◆ ABOUT THIS EXERCISE
An exact copy of the listing below is required, minus its pictures.

◆ GIVEN DATA
┄┄┄┄┄┄┄┄┄┄┄┄┄┄┄┄┄┄┄┄
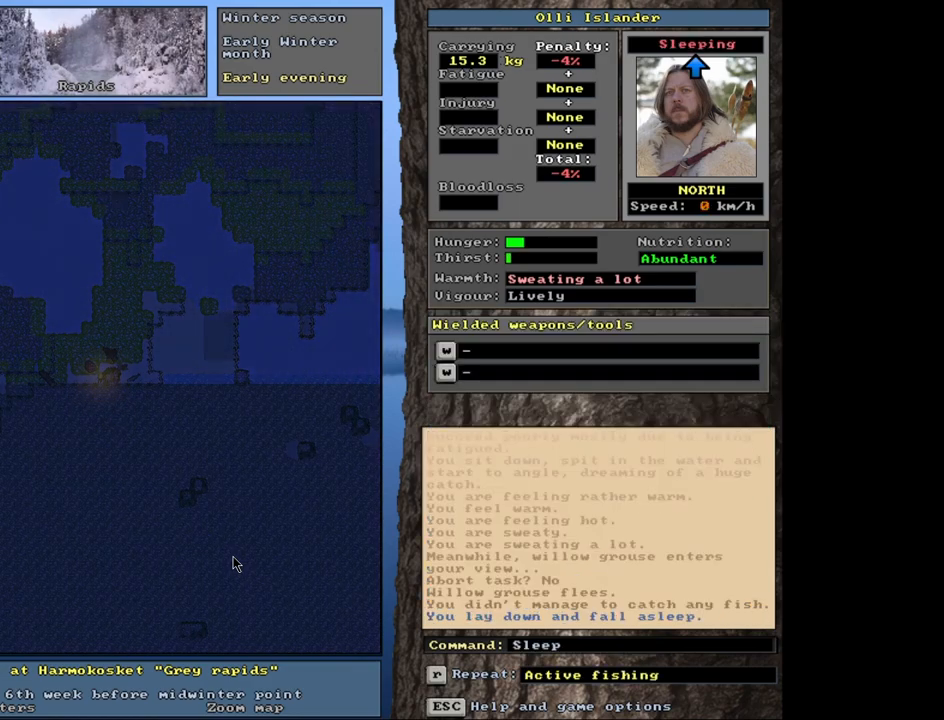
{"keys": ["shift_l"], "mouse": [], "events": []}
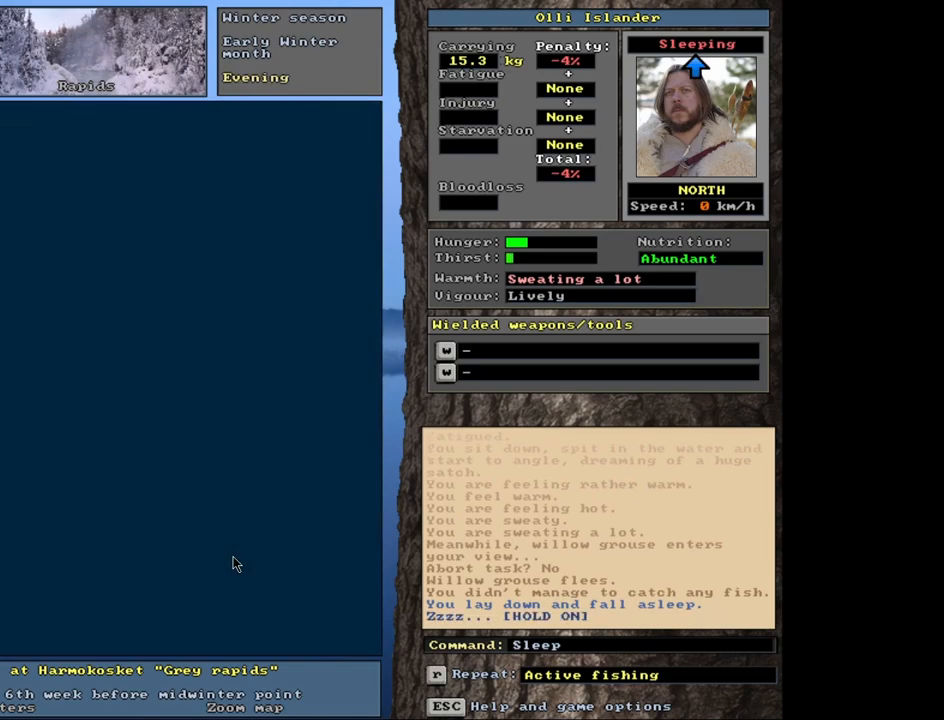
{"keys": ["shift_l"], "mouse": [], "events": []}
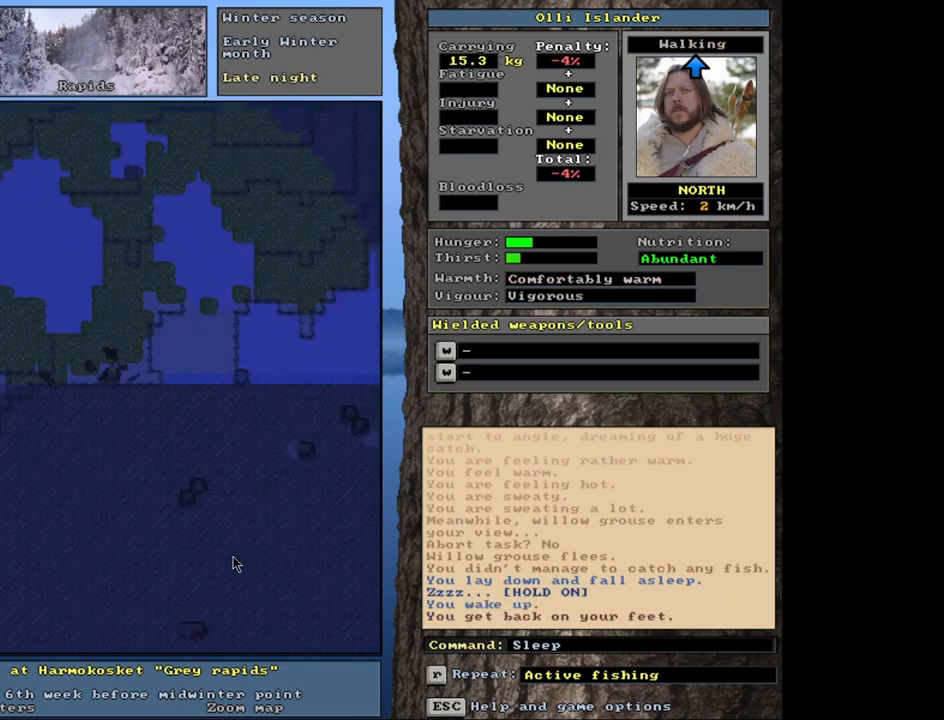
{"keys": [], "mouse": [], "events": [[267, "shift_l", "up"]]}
┄┄┄┄┄┄┄┄┄┄┄┄┄┄┄┄┄┄┄┄
◆ EXERCISE ANSWER
{"keys": ["shift_l"], "mouse": [], "events": []}
{"keys": ["shift_l"], "mouse": [], "events": []}
{"keys": [], "mouse": [], "events": [[267, "shift_l", "up"]]}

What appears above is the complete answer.